Syrian security forces fired live ammunition and used force to disperse anti-government protesters in different cities on Friday, activists said, DPA reported.
In an attempt to disperse over 10,000 protesters gathering in central Jebyleh town, in the eastern province of Deir al-Zour, security forces fired at demonstrators as they were leaving mosque after the Friday weekly prayers, the Local Coordination Committees of Syria said.
In the coastal city of Latakia, activists said that men younger than 55 years old were prevented from attending prayers in the mosque.
Pro-government thugs, known as Shabiha, attacked a group of protesters shortly after they left the Fatahi mosque in the Mediterranean port city.
Troops were heavily deployed near mosques in the Qaboon area, in Damascus, as security vehicles were patrolling to prevent protests.
In the Damascus al-Qadm area, heavy gunfire was heard, activists said, with no information about death toll yet.
Seven military buses, backed up security vehicles, entered the Damascus Suburb, Daraya, and began setting up security barricades.
Around 20,000 protesters took to the streets in the Khaldiya area, in the central city of Homs, chanting for toppling the regime, the Syrian Observatory reported.
Dubbing the protests the "Friday of Signs of Victory," activists said that victory looms from restive areas that have recently been the target of the army's attacks.
At least 1,855 civilians and 422 security personnel have been killed since protests, calling for the ouster of President Bashar al-Assad, started in Syria in mid-March, according to human rights advocates.
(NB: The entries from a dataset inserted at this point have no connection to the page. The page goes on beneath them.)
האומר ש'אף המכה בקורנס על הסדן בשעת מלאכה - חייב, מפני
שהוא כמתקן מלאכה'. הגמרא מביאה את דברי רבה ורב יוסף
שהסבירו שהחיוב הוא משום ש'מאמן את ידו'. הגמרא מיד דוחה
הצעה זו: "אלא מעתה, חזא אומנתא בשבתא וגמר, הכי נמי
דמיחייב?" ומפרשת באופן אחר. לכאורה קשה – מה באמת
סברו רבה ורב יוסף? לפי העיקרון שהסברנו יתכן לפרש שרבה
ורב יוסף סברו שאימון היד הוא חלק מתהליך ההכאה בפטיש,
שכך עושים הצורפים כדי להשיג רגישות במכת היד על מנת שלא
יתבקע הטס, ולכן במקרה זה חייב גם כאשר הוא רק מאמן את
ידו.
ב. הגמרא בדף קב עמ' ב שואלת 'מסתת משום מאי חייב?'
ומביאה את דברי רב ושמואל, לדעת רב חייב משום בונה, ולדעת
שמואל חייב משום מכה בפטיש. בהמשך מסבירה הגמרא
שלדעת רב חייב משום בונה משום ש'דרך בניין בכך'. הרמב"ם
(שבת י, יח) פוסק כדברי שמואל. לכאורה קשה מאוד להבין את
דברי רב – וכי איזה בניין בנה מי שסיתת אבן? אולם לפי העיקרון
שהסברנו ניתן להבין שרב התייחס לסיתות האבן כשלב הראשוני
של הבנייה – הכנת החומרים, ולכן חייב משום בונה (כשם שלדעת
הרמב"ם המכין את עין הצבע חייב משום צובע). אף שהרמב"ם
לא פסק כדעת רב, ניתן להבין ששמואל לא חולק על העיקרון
It is hard to verify these reports, as the Syrian authorities have barred most foreign media and international human rights from the country.
Syrian security forces raided areas in the southern dissident city of Daraa and rounded up an unspecified number of anti-government protesters late Thursday, activists said.
The United States and the European Union called Thursday for al-Assad to step down, citing the brutal crackdown on his own people and saying he had lost his legitimacy to lead the country.
Later, the Syrian delegate to the United Nations Bashar al-Jafaari accused the US and other countries at the UN Security Council of waging a "diplomatic war" against his country.